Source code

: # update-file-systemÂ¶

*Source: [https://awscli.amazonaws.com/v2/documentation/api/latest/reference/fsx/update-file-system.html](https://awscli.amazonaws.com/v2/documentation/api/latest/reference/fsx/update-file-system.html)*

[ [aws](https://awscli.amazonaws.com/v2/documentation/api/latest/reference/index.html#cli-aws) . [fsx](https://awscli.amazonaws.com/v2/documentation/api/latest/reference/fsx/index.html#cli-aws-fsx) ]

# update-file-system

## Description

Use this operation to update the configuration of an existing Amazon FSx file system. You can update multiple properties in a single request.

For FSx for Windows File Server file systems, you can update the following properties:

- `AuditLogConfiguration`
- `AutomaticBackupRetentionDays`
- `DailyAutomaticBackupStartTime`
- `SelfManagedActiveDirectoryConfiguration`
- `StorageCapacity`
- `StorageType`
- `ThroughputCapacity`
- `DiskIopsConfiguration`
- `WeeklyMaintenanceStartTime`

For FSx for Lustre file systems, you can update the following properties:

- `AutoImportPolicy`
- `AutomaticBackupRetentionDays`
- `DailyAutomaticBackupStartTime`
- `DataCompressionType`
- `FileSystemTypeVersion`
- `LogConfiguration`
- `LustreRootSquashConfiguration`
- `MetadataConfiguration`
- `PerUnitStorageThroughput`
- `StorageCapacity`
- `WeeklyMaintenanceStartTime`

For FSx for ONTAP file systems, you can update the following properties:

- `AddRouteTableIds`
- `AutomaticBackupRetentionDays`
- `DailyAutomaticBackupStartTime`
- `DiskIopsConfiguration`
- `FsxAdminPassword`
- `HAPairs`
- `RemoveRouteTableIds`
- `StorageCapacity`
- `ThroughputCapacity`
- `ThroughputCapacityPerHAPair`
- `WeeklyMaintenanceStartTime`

——

**ABOUT THIS EXERCISE:** Give the whole listing above again, character for character, with no changes.

**ANSWER SPACE:**
Source code

: # update-file-systemÂ¶

*Source: [https://awscli.amazonaws.com/v2/documentation/api/latest/reference/fsx/update-file-system.html](https://awscli.amazonaws.com/v2/documentation/api/latest/reference/fsx/update-file-system.html)*

[ [aws](https://awscli.amazonaws.com/v2/documentation/api/latest/reference/index.html#cli-aws) . [fsx](https://awscli.amazonaws.com/v2/documentation/api/latest/reference/fsx/index.html#cli-aws-fsx) ]

# update-file-system

## Description

Use this operation to update the configuration of an existing Amazon FSx file system. You can update multiple properties in a single request.

For FSx for Windows File Server file systems, you can update the following properties:

- `AuditLogConfiguration`
- `AutomaticBackupRetentionDays`
- `DailyAutomaticBackupStartTime`
- `SelfManagedActiveDirectoryConfiguration`
- `StorageCapacity`
- `StorageType`
- `ThroughputCapacity`
- `DiskIopsConfiguration`
- `WeeklyMaintenanceStartTime`

For FSx for Lustre file systems, you can update the following properties:

- `AutoImportPolicy`
- `AutomaticBackupRetentionDays`
- `DailyAutomaticBackupStartTime`
- `DataCompressionType`
- `FileSystemTypeVersion`
- `LogConfiguration`
- `LustreRootSquashConfiguration`
- `MetadataConfiguration`
- `PerUnitStorageThroughput`
- `StorageCapacity`
- `WeeklyMaintenanceStartTime`

For FSx for ONTAP file systems, you can update the following properties:

- `AddRouteTableIds`
- `AutomaticBackupRetentionDays`
- `DailyAutomaticBackupStartTime`
- `DiskIopsConfiguration`
- `FsxAdminPassword`
- `HAPairs`
- `RemoveRouteTableIds`
- `StorageCapacity`
- `ThroughputCapacity`
- `ThroughputCapacityPerHAPair`
- `WeeklyMaintenanceStartTime`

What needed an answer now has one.